» EXTRACTED MATERIAL:
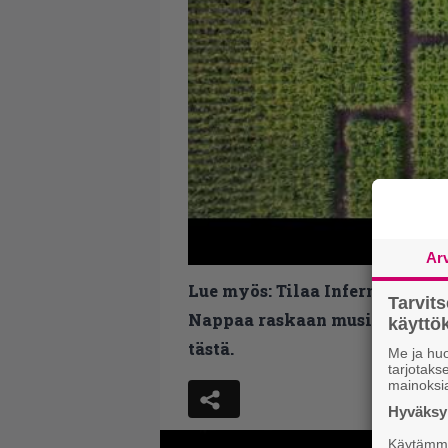
Ar
Lue myös:
Tilaa Infernon uutis
Tarvit
Nappaa raskaan musiikin uutis
käytt
tästä.
Me ja huo
tarjotak
mainoksi
Hyväksym
Käytämme 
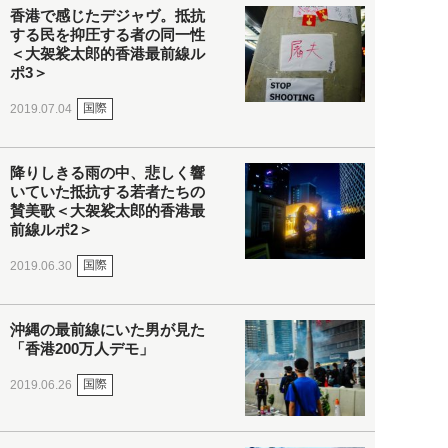
香港で感じたデジャヴ。抵抗
する民を抑圧する者の同一性
＜大袈裟太郎的香港最前線ル
ポ3＞
国際
2019.07.04
降りしきる雨の中、悲しく響
いていた抵抗する若者たちの
賛美歌＜大袈裟太郎的香港最
前線ルポ2＞
国際
2019.06.30
沖縄の最前線にいた男が見た
「香港200万人デモ」
国際
2019.06.26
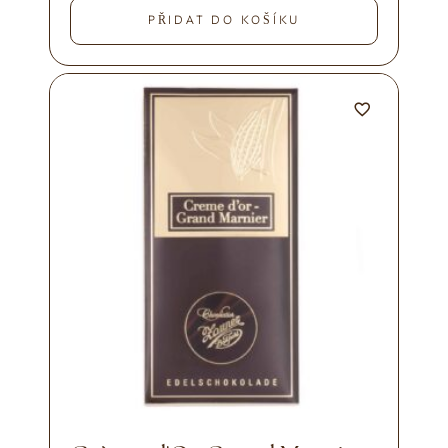
PŘIDAT DO KOŠÍKU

» TASK TO COMPLETE:
Please put every line of text read from the records above into a Markdown table with the columns Row and Line, numbering the rows in order and leaving out blank lines. Leave the pictures out of the answer.

» RESPONSE BELOW:
| Row | Line |
|---|---|
| 1 | Ar |
| 2 | Lue myös: |
| 3 | Tilaa Infernon uutis |
| 4 | Tarvit |
| 5 | Nappaa raskaan musiikin uutis |
| 6 | käytt |
| 7 | tästä. |
| 8 | Me ja huo |
| 9 | tarjotak |
| 10 | mainoksi |
| 11 | Hyväksym |
| 12 | Käytämme  |
| 13 | 香港で感じたデジャヴ。抵抗 |
| 14 | する民を抑圧する者の同一性 |
| 15 | ＜大袈裟太郎的香港最前線ル |
| 16 | ポ3＞ |
| 17 | 国際 |
| 18 | 2019.07.04 |
| 19 | 降りしきる雨の中、悲しく響 |
| 20 | いていた抵抗する若者たちの |
| 21 | 賛美歌＜大袈裟太郎的香港最 |
| 22 | 前線ルポ2＞ |
| 23 | 国際 |
| 24 | 2019.06.30 |
| 25 | 沖縄の最前線にいた男が見た |
| 26 | 「香港200万人デモ」 |
| 27 | 国際 |
| 28 | 2019.06.26 |
| 29 | PŘIDAT DO KOŠÍKU |